Joint position lists:
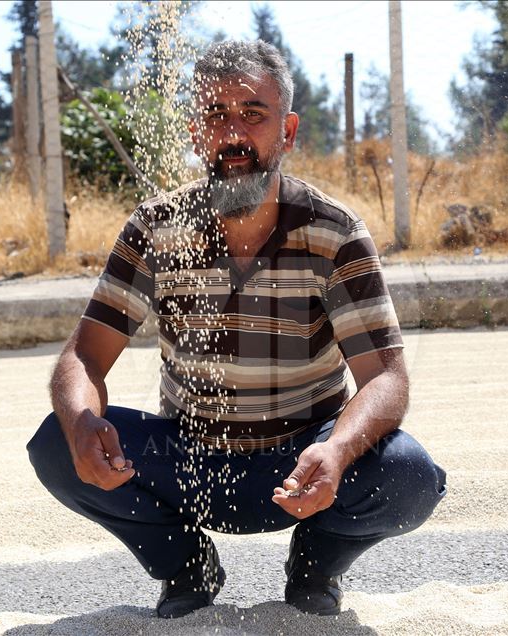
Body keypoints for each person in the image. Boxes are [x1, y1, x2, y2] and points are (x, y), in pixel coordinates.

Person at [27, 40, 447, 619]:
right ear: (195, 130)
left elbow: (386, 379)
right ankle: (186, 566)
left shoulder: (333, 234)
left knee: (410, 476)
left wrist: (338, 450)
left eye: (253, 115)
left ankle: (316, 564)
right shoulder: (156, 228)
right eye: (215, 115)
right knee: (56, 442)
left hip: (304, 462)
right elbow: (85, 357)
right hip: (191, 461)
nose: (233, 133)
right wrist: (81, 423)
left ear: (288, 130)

--

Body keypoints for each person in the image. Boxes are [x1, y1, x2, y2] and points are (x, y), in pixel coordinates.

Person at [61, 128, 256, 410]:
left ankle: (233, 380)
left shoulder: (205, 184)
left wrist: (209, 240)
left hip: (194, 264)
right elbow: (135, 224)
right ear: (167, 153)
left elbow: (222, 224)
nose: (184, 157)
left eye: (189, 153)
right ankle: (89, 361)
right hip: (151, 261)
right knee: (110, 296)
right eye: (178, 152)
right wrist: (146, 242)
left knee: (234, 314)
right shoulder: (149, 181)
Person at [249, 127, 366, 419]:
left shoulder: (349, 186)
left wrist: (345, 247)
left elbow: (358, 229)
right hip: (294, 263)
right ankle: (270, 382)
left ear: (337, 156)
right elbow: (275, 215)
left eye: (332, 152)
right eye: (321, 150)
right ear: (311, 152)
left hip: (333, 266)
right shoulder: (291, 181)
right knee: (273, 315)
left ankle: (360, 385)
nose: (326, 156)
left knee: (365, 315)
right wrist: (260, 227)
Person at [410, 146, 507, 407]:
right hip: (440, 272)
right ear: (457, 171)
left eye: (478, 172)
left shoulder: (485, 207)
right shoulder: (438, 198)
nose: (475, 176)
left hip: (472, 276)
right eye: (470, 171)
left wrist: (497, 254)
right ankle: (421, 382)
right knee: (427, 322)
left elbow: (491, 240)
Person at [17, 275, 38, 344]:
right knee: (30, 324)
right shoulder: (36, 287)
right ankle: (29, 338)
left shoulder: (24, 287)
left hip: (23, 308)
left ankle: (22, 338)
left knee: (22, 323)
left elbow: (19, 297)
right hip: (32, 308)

What you have to do: Extract exactly and only the lines above from the line containing "right ankle: (29, 338)" through the line containing "right hip: (32, 308)", both end lines included.

Solution to this problem:
right ankle: (29, 338)
left shoulder: (24, 287)
left hip: (23, 308)
left ankle: (22, 338)
left knee: (22, 323)
left elbow: (19, 297)
right hip: (32, 308)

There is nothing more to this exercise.